Main roads remain the primary cause for concern
An eight mile (13km) stretch of road in Cheshire is Britain's most dangerous road, according to a survey.
The Road Safety Foundation pinpointed the single-carriageway A537 between Macclesfield and Buxton, known as the Cat and Fiddle road.
Since 2001, it has seen 43 fatal or serious collisions, nearly three-quarters involving motorcyclists.
The position comes despite the introduction of crash barriers along the road by the county council.
When motorcycle collisions are removed from the figures, the A537 moves to become one of the safest in the country, the foundation said.

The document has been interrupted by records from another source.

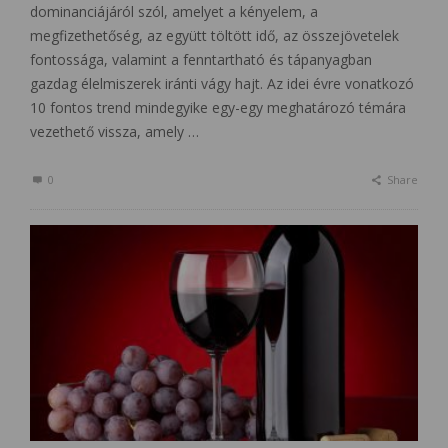
dominanciájáról szól, amelyet a kényelem, a
megfizethetőség, az együtt töltött idő, az összejövetelek
fontossága, valamint a fenntartható és tápanyagban
gazdag élelmiszerek iránti vágy hajt. Az idei évre vonatkozó
10 fontos trend mindegyike egy-egy meghatározó témára
vezethető vissza, amely …
0
Share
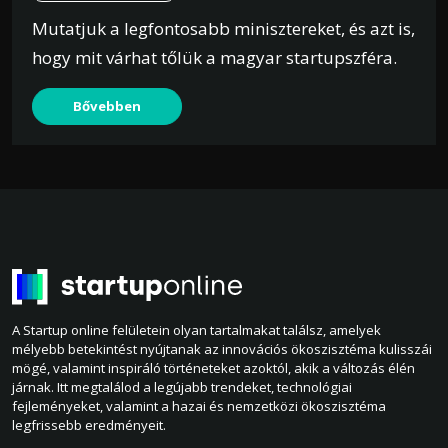
Mutatjuk a legfontosabb minisztereket, és azt is,
hogy mit várhat tőlük a magyar startupszféra.
Bővebben
A Startup online felületein olyan tartalmakat találsz, amelyek
mélyebb betekintést nyújtanak az innovációs ökoszisztéma kulisszái
mögé, valamint inspiráló történeteket azoktól, akik a változás élén
járnak. Itt megtalálod a legújabb trendeket, technológiai
fejleményeket, valamint a hazai és nemzetközi ökoszisztéma
legfrissebb eredményeit.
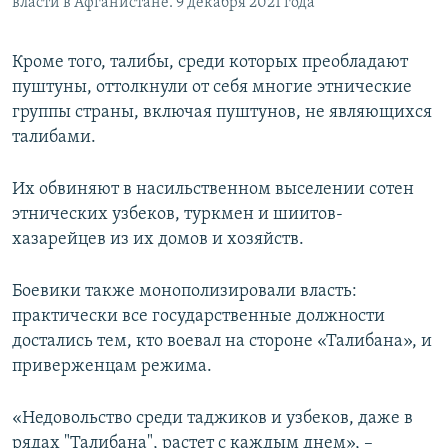
власти в Афганистане. 9 декабря 2021 года
Кроме того, талибы, среди которых преобладают
пуштуны, оттолкнули от себя многие этнические
группы страны, включая пуштунов, не являющихся
талибами.
Их обвиняют в насильственном выселении сотен
этнических узбеков, туркмен и шиитов-
хазарейцев из их домов и хозяйств.
Боевики также монополизировали власть:
практически все государственные должности
достались тем, кто воевал на стороне «Талибана», и
приверженцам режима.
«Недовольство среди таджиков и узбеков, даже в
рядах "Талибана", растет с каждым днем», –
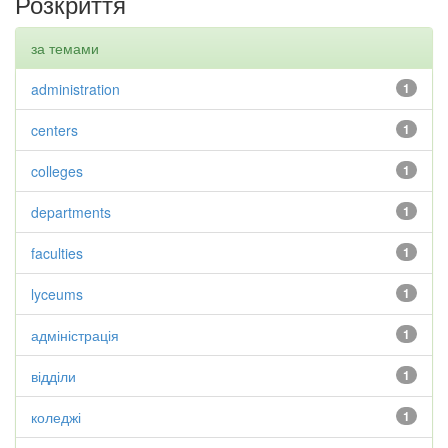
Розкриття
за темами
administration
1
centers
1
colleges
1
departments
1
faculties
1
lyceums
1
адміністрація
1
відділи
1
коледжі
1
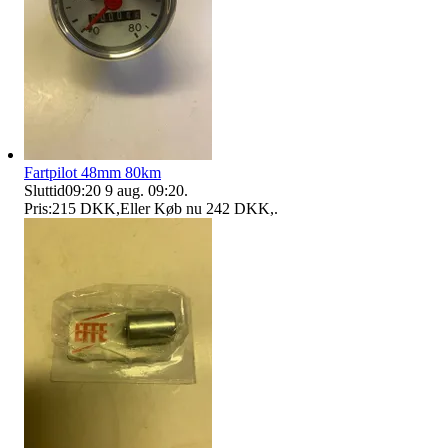
Fartpilot 48mm 80km
Sluttid
09:20
9 aug. 09:20
.
Pris:
215 DKK
,
Eller Køb nu
242 DKK
,
.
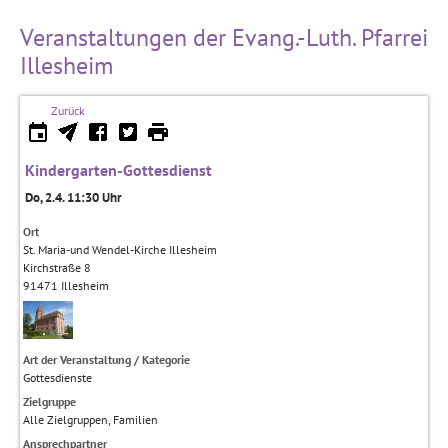
Veranstaltungen der Evang.-Luth. Pfarrei
Illesheim
Zurück
Kindergarten-Gottesdienst
Do, 2.4. 11:30 Uhr
Ort
St. Maria-und Wendel-Kirche Illesheim
Kirchstraße 8
91471
Illesheim
Art der Veranstaltung / Kategorie
Gottesdienste
Zielgruppe
Alle Zielgruppen, Familien
Ansprechpartner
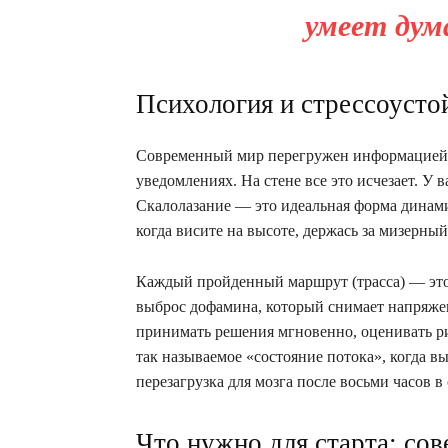
умеет дум
Психология и стрессоустой
Современный мир перегружен информацией. 
уведомлениях. На стене все это исчезает. У 
Скалолазание — это идеальная форма динами
когда висите на высоте, держась за мизерны
Каждый пройденный маршрут (трасса) — это
выброс дофамина, который снимает напряже
принимать решения мгновенно, оценивать ри
так называемое «состояние потока», когда в
перезагрузка для мозга после восьми часов в
Что нужно для старта: сов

The "undulating, bendy" A61 between Barnsley and Wakefield which suffers "poor forward visibility" tops the table, without bike accidents being taken into account.
The Road Safety Foundation's Dr Joanne Hill said: "The fact that the A537 tops the list of Britain's most dangerous roads highlights the fundamental issue of road-user behaviour when it comes to safety.
"However, poor road design and inadequate safety measures on the majority of the roads in the list are responsible for a high proportion of the fatal or serious collisions each year."
Persistently higher risk roads are concentrated in the north of England and the Midlands, the research found, and motorways and main roads were highlighted for concern.
The most improved road was the A453 from the A38 to Tamworth, Staffordshire, which saw an 88% drop in fatal or serious collisions over six years.
The foundation said traffic lights, speed limits and extra pedestrian facilities had helped.
The risk map is appearing in the new Collins road atlas.